The simulated vectorcardiogram signals will be used to train a machine learning algorithm to predict electrophysiology properties from untrained signals. Several prediction scenarios with various levels of difficulties will be offered to the project team. Students will also exploit techniques for dimensionality reduction in order to determine and extract specific features from the signals, which could be predictive of a patient’s response to the treatment options. Due to high dimensionality and roughness/noisiness of the simulated signals, students will learn and apply quite generic tools from the theory of inverse problems, learning, dimensionality reduction, and regularization theory. 

This project is ideal for students interested in whole-heart electrophysiology, patient-specific modelling, machine learning, dimensionality reduction, and inverse problem solving.

Recommended literature:

  1. Naumova V. et al. Extrapolation in variable RKHSs with application to the blood glucose reading. Inverse Problems 27, 2011.

Project 5: Accurate biophysical simulations with machine learning techniques

 Supervisor: Kristian Valen-Sendstad

Cardiovascular diseases are burdening the healthcare systems and the costs are expected to rise in the years to come. Acute stroke alone is estimated to cost the European countries an overwhelming 40 billion annually. Although systemic risk factors have been associated with higher prevalence of cardiovascular diseases, the cause of a stroke, atherosclerotic plaques and defect balloon-shaped blood vessels in the brain (aneurysms), are focally distributed. This highlights the role of blood flow-induced wall shear stress (WSS) and its continuous role in vascular remodelling. Direct measurements of these stresses are difficult and medical image-based computational fluid dynamics (CFD) has been extensively used to study the 'patient-specific' local abnormal forces in search for a mechanistic biological link to disease initiation.
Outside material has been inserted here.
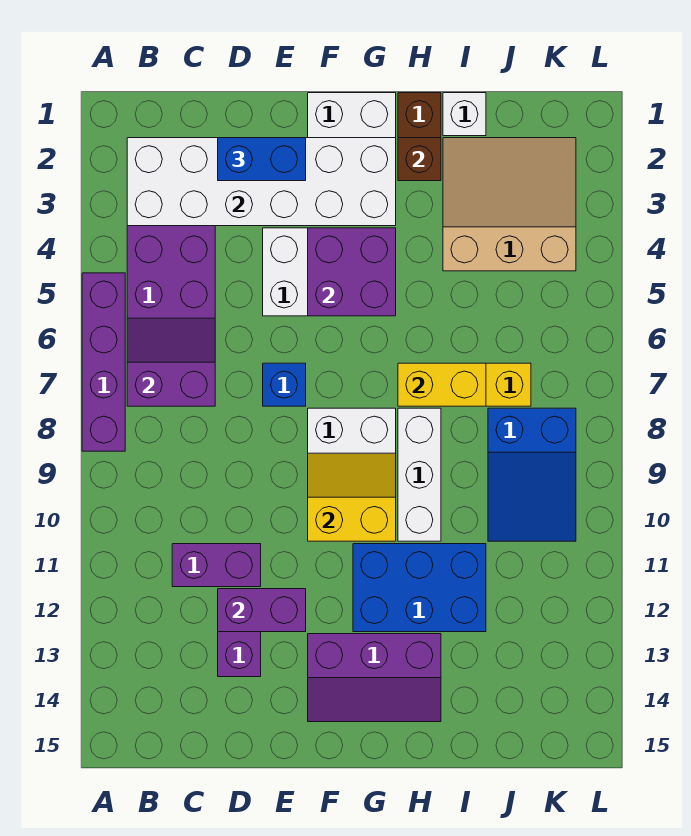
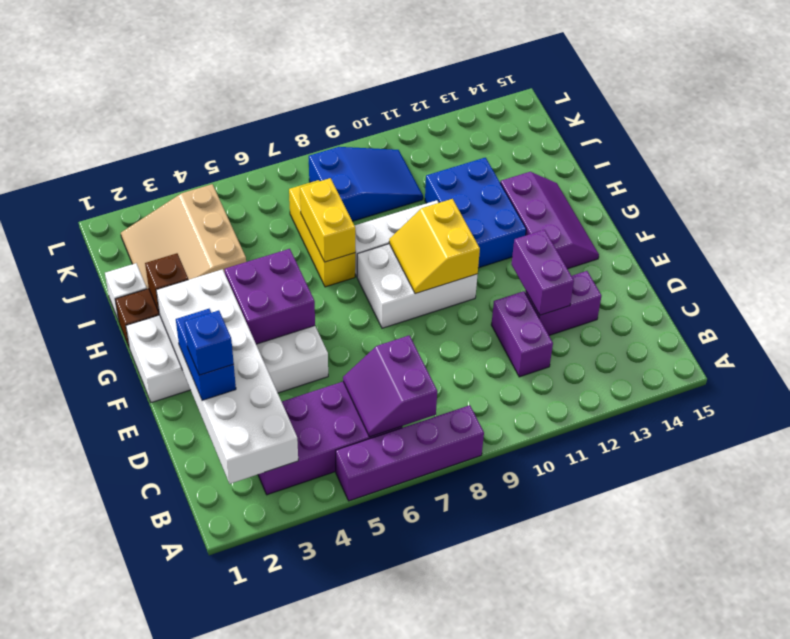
blue 1x1 brick [263,363,306,406] -> blue 1x1 brick moved to [184,310,234,375]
State-of-the-art biophysical models are based on patient-specific medical images, but there is a significant amount of manual labor at the pre-processing stage, i.e., segmentation of the region of interest, to which the models will be applied. In addition to that, the medical images contain quite a lot of noise leading to difficulties in distinguishing between arteries and surrounding tissue, not to mention image artifacts versus smaller vessels, cf., the attached screenshot.
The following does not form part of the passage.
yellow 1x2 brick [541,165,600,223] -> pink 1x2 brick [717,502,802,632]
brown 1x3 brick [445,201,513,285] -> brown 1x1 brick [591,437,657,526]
The aim of the current project is to explore the opportunities offered by machine learning tools for de-noising of the 2D/3D medical images towards better segmentation of the blood vessels in the brain. The impact of the studied tools will be significant, as it will enable large cohort studies of patient-specific cerebra blood flow.

Required skills: Mathematical understanding of image processing, sparsity concept and machine learning.

Recommended literature:

  1. Elad M. Sparse and Redundant Representations. From Theory to Applications in Signal and Image Processing. Springer Verlag, 2010.